* _Work instructions_:
Format the difference lines from all of the items below as a JSON list of strings, with one string per line and blank lines skipped. Keep the pictures out of the answer.

* _Input_:
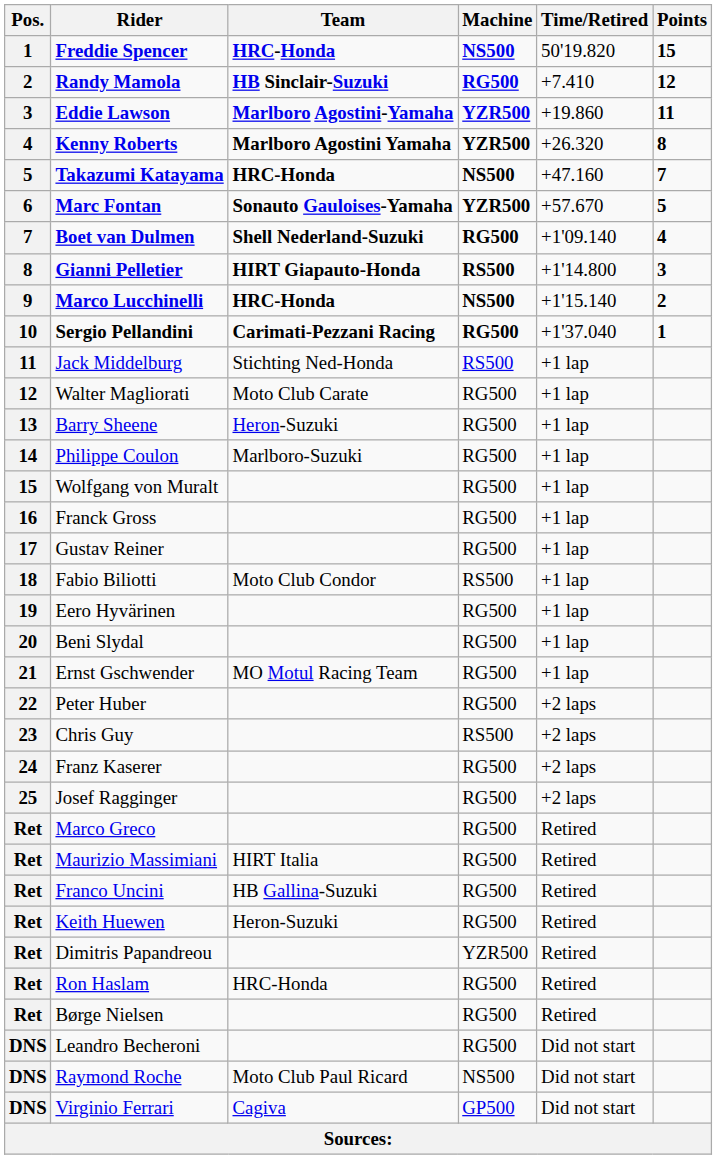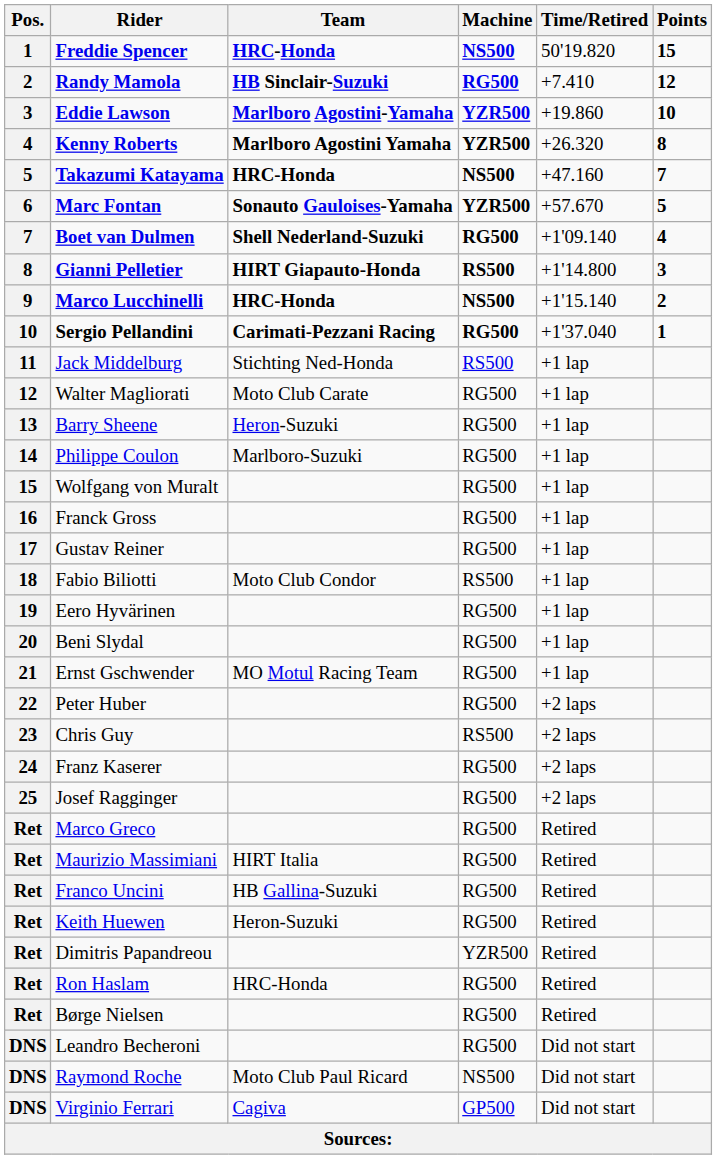Eddie Lawson | Points: 11 -> 10
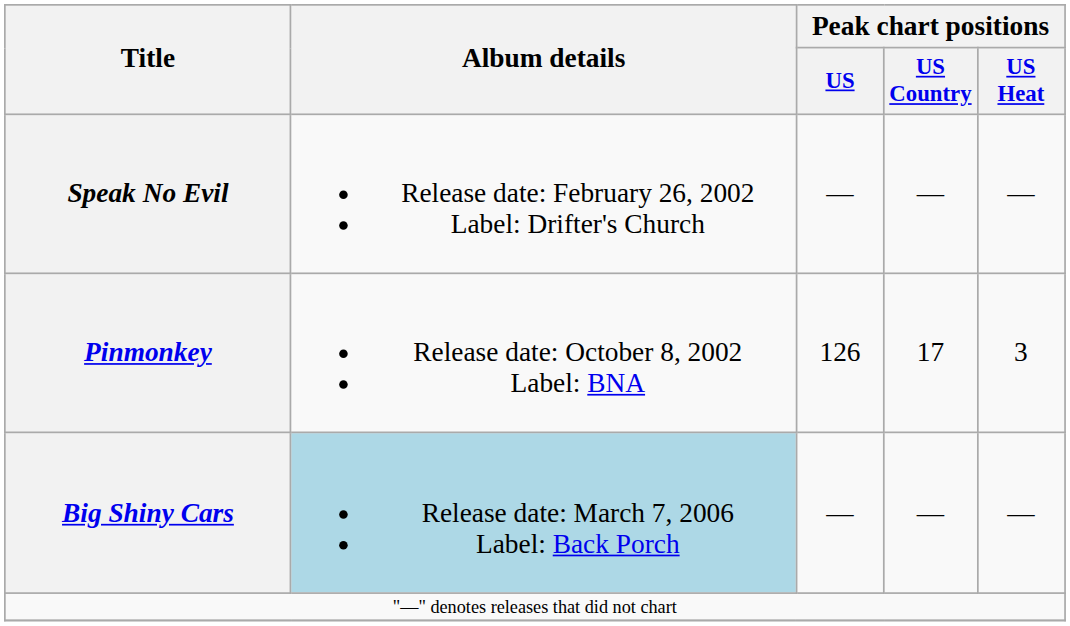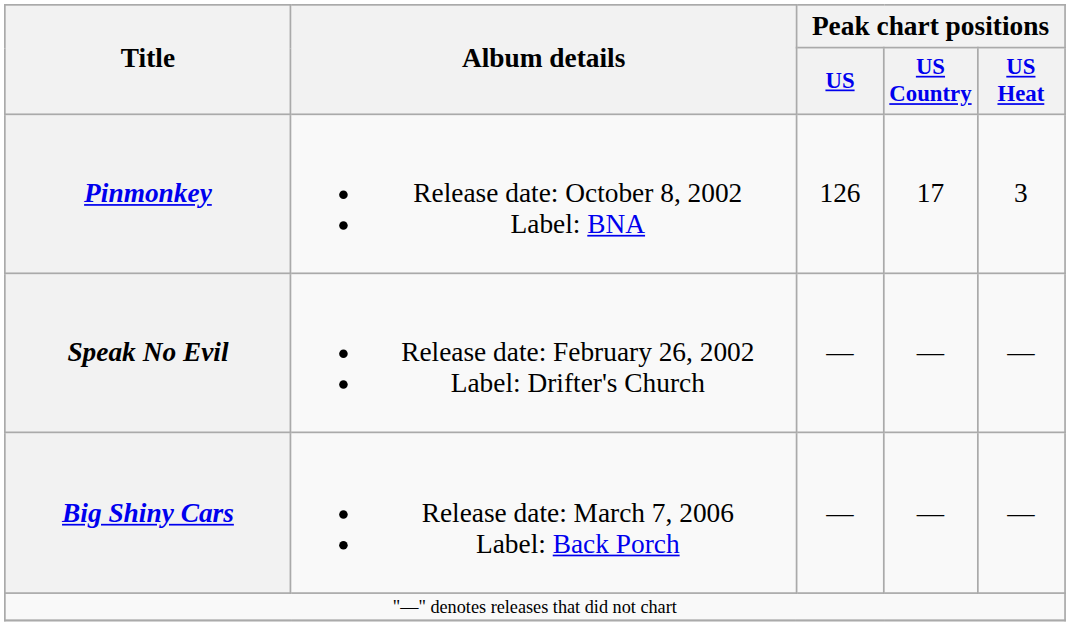rows swapped: Speak No Evil <-> Pinmonkey
Big Shiny Cars | Album details: lightblue background -> no background
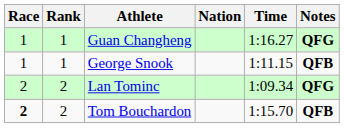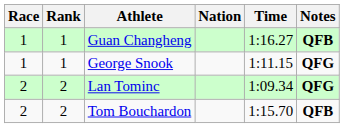Guan Changheng | Notes: QFG -> QFB
George Snook | Notes: QFB -> QFG
Tom Bouchardon | Race: bold -> normal
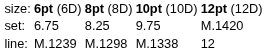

* _Result of this exercise_:
[
  "Eddie Lawson | Points: 11 -> 10",
  "rows swapped: Speak No Evil <-> Pinmonkey",
  "Big Shiny Cars | Album details: lightblue background -> no background",
  "Guan Changheng | Notes: QFG -> QFB",
  "George Snook | Notes: QFB -> QFG",
  "Tom Bouchardon | Race: bold -> normal"
]